Hi Ken, I got the impression from what I read that I’d have to upload each CD separately if not that makes a big difference. Still worried a bit though about how everything might be sorted as I’m quite picky, which is why I chose not to use the iTunes folders to store the files. Old school, I like to be in control, not keen on these intuitive processes they don’t tend to have the same intuition as me!! I’ll give it some more thought though, thanks.
Hi Ken, I got the impression from what I read that I’d have to upload each CD separately if not that makes a big difference. Still worried a bit though about how everything might be sorted as I’m quite picky, which is why I chose not to use the iTunes folders to store the files. Old school, I like to be in control, not keen on these intuitive processes they don’t tend to have the same intuition as me!! I’ll give it some more thought though, thanks.
Obviously it’s entirely a matter for yourself, but my thoughts are to perhaps initially try a couple of ‘Artists’ and their ‘Albums’ etc. just to begin with, as a bit of a trial run. There’s very little to lose by doing that as a quick test, other than your own (valuable) time.
Then you can perhaps decide if it’s for you, or not.
Tell me please, if I went down the other route of using the new app for all my speakers, apart of course from the oldest ones - the S5s. Those speakers could surely access my music in the same way as the S1 app? and, if so could I group the Roam with those speakers and then play the music on the Roam? It’s all more than a bit confusing. I did read that doing that might mean continually have to re-goup the Roam with the other speakers. I think I'd be better with another Play 1 and a long extension lead !!
It’s not the Roam 2 that will have issues, it’s the new software. So if you update any of your existing speakers they’ll have the same issues.
For local libraries (and one’s shared from your Mac/PC especially) issues are:
- No alpha-jump, so no letters to quickly get to an artist. you have to scroll endlessly by swiping and swiping. Gets very tedious.
- Indexing of any album where you have more than one contributing artist that doesn’t match the album artist is currently broken. Has been for almost 3 months now. Compilation albums are particularly badly broken as you might expect. If a compilation has 100 different tracks by different artists the album appears 100 times in the index.
- Queue editing is only partial and not intuitive yet. No ability to save a queue contents to a playlist.
- Album artwork display is sporadic, generally not available when there’s a list of things on display. Likewise playlists.
- Lists seem to have arbitrary limits, some 50, some 100 some 500, but playlists seem most badly impacted here.
- No playlist editing.
The new app is very streaming centric, and local library users are left to feel a bit 2nd class. The queue/playlist limitations are most puzzling as these impact anyone, unless you stream direct from Spotify and don’t use the Sonos App…
And that’s the state of play after 5 months of slowly adding back lost features….
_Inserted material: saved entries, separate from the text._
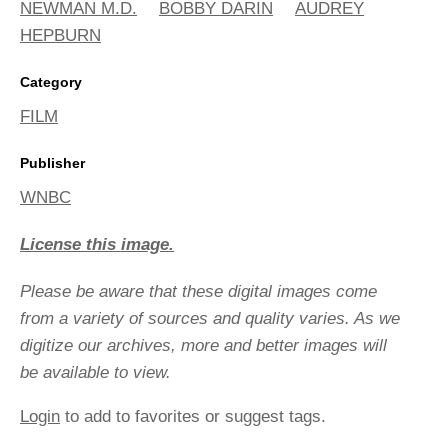
NEWMAN M.D.
BOBBY DARIN
AUDREY
HEPBURN
Category
FILM
Publisher
WNBC
License this image.
Please be aware that these digital images come
from a variety of sources and quality varies. As we
digitize our archives, more and better images will
be available to view.
Login
to add to favorites or suggest tags.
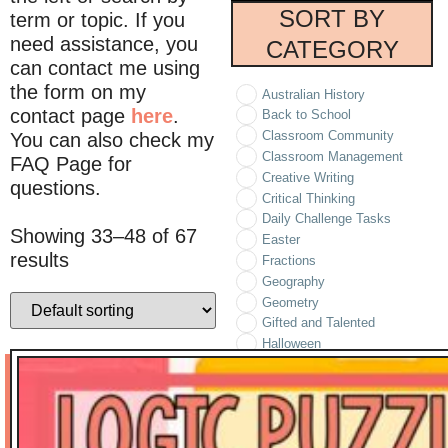
SORT BY
term or topic. If you
need assistance, you
CATEGORY
can contact me using
the form on my
Australian History
contact page
here
.
Back to School
Classroom Community
You can also check my
Classroom Management
FAQ Page for
Creative Writing
questions.
Critical Thinking
Daily Challenge Tasks
Showing 33–48 of 67
Easter
results
Fractions
Geography
Geometry
Gifted and Talented
Halloween
Holidays/Seasonal
Informational Text
Literature
Logic Puzzles
Math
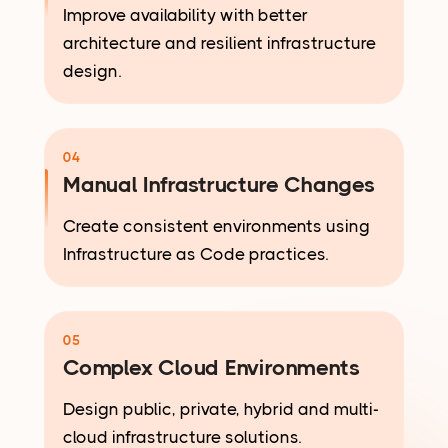
Improve availability with better
architecture and resilient infrastructure
design.
04
Manual Infrastructure Changes
Create consistent environments using
Infrastructure as Code practices.
05
Complex Cloud Environments
Design public, private, hybrid and multi-
cloud infrastructure solutions.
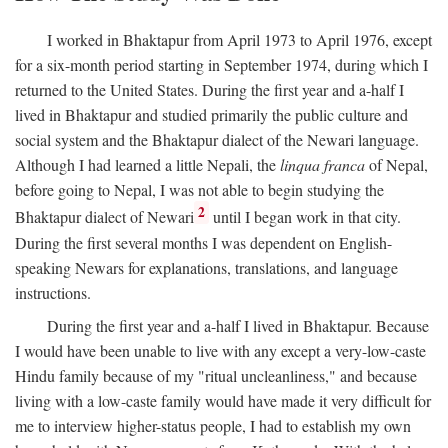
I worked in Bhaktapur from April 1973 to April 1976, except
for a six-month period starting in September 1974, during which I
returned to the United States. During the first year and a-half I
lived in Bhaktapur and studied primarily the public culture and
social system and the Bhaktapur dialect of the Newari language.
Although I had learned a little Nepali, the
linqua franca
of Nepal,
before going to Nepal, I was not able to begin studying the
2
Bhaktapur dialect of Newari
until I began work in that city.
During the first several months I was dependent on English-
speaking Newars for explanations, translations, and language
instructions.
During the first year and a-half I lived in Bhaktapur. Because
I would have been unable to live with any except a very-low-caste
Hindu family because of my "ritual uncleanliness," and because
living with a low-caste family would have made it very difficult for
me to interview higher-status people, I had to establish my own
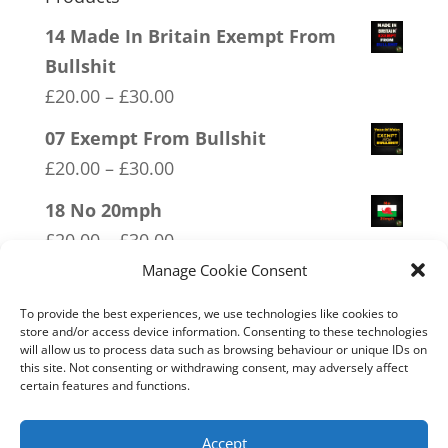
14 Made In Britain Exempt From
Bullshit
Price
£
20.00
–
£
30.00
range:
07 Exempt From Bullshit
£20.00
Price
£
20.00
–
£
30.00
through
range:
18 No 20mph
£30.00
£20.00
Price
£
20.00
–
£
30.00
through
range:
Manage Cookie Consent
01 Socialism….Where Everyone
£30.00
£20.00
Starves Equally
To provide the best experiences, we use technologies like cookies to
through
store and/or access device information. Consenting to these technologies
Price
£
20.00
–
£
30.00
will allow us to process data such as browsing behaviour or unique IDs on
£30.00
range:
this site. Not consenting or withdrawing consent, may adversely affect
09 Legalise Freedom
certain features and functions.
£20.00
Price
£
20.00
–
£
30.00
through
range:
Accept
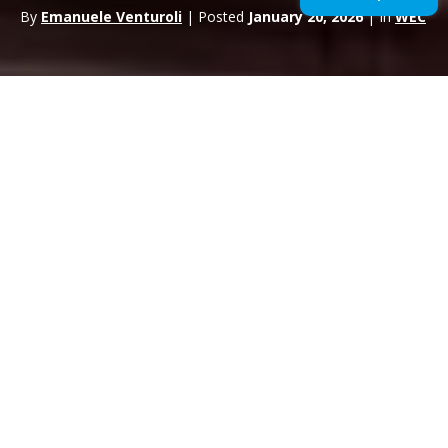
By
Emanuele Venturoli
| Posted
January 20, 2026
| In
WEC
The
FIA World Endurance Championship
continues to
consolidate its role as the absolute benchmark in the
global
endurance racing
scene. After surpassing 750,000
total spectators in 2025 and recording record attendance at
Spa-Francorchamps, the 2026 season is set to raise the bar
even higher in terms of audience, sporting relevance and
commercial value.
For the third consecutive year, the championship will touch five
regions of the world –
Europe, North America, South
America, Asia-Pacific and the Middle East
– confirming
the truly global dimension of the series. The calendar, officially
approved by the FIA World Motor Sport Council in Macau,
maintains eight rounds, reinforcing the WEC project’s stage of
That’s absolutely dreadful Ian, far worse than I imagined even though I was aware that Sonos users were not happy with the new app. Thank goodness I stuck with S1. It’ll do me until they stop supporting it. I suppose Sonos are thinking along the lines that the numbers of people who prefer streaming are increasing rapidly whereas old fossils like me who like to listen to music they’ve collected are equally rapidly declining in numbers.